We've been asked what became of the Monarch caterpillar. He disappeared and we like to think he went deeper into our garden to go through the next stages of his life. I keep an eye out for him, be it the cocoon or a fresh new Monarch. We shall see.
Some people understand why Angie and I feel no need to leave the backyard during the summer months. Perhaps a few more will get it after reading this blog?
Of course after I publish this, what appears on the kitchen window screen but another caterpillar! I took a couple photos of him.
I then coaxed him onto a small stick to get him off the screen as that's no place for a caterpillar to hang out, and nothing to eat.
I then moved him to the nearest tree and off he went. I'm leaning towards another Banded Tussock but something looks a little different. We found that with the SEEK app, that sometimes it doesn't pick up the insects but the plant that it is on.

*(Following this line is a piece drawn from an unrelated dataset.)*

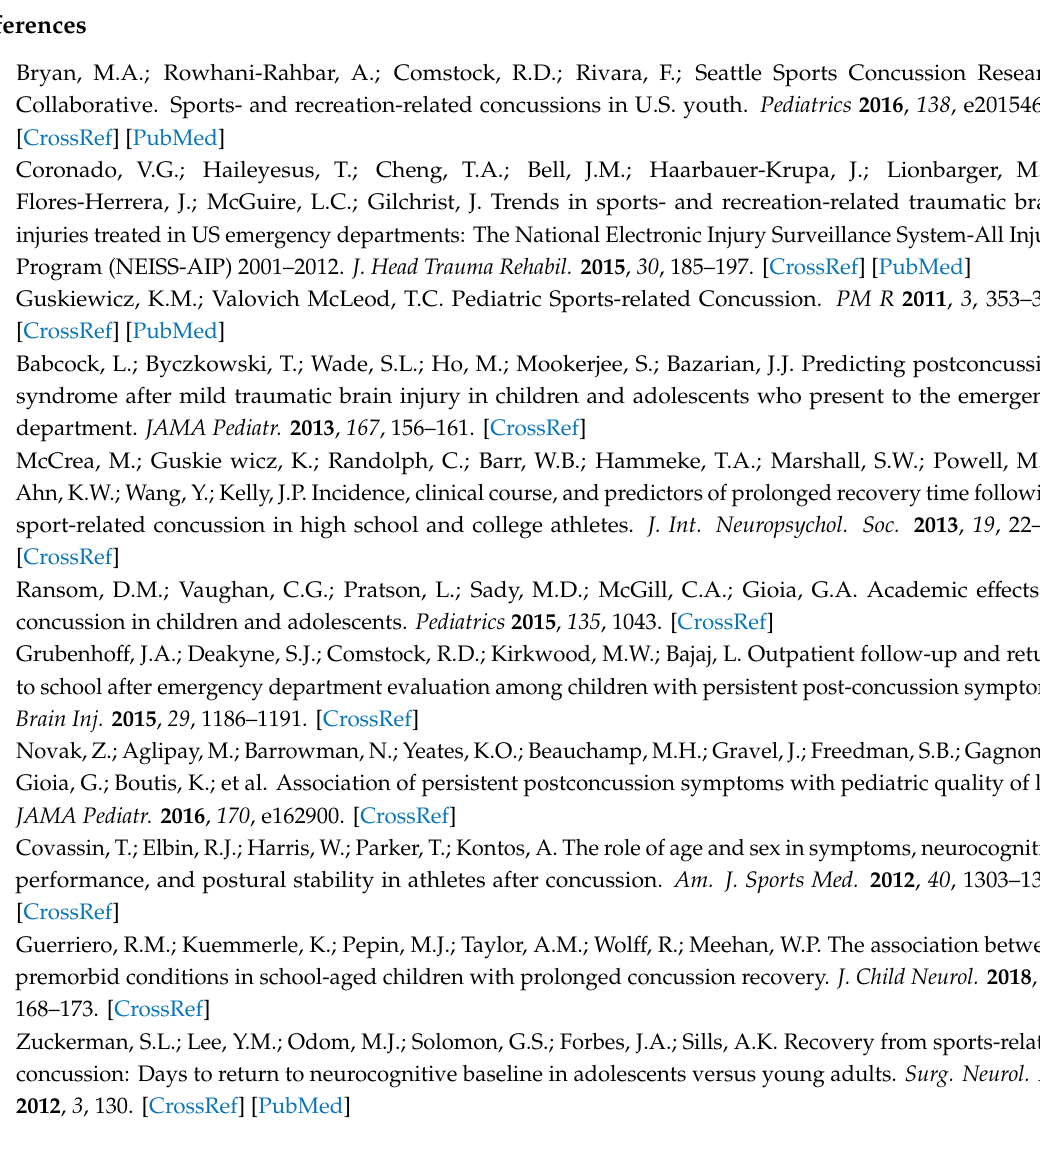
Table S1: Post-Concussive Symptom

So taking photos and loading them onto the computer screen, having blown the photos up to just the insect does help with ID'ing. We shall see.
Wow, that is quite the assortment! We get more Wooly Bear caterpillars (the yellow & black ones) than anything else. I've certainly never seen a white one (like your last one)!
ReplyDeleteThis is an interesting blog, first time i stumbled on it.
ReplyDeleteNot a big fan of caterpillars simply because I see them just as caterpillars, not what they eventually turn in to. Will appreciate them more from now on.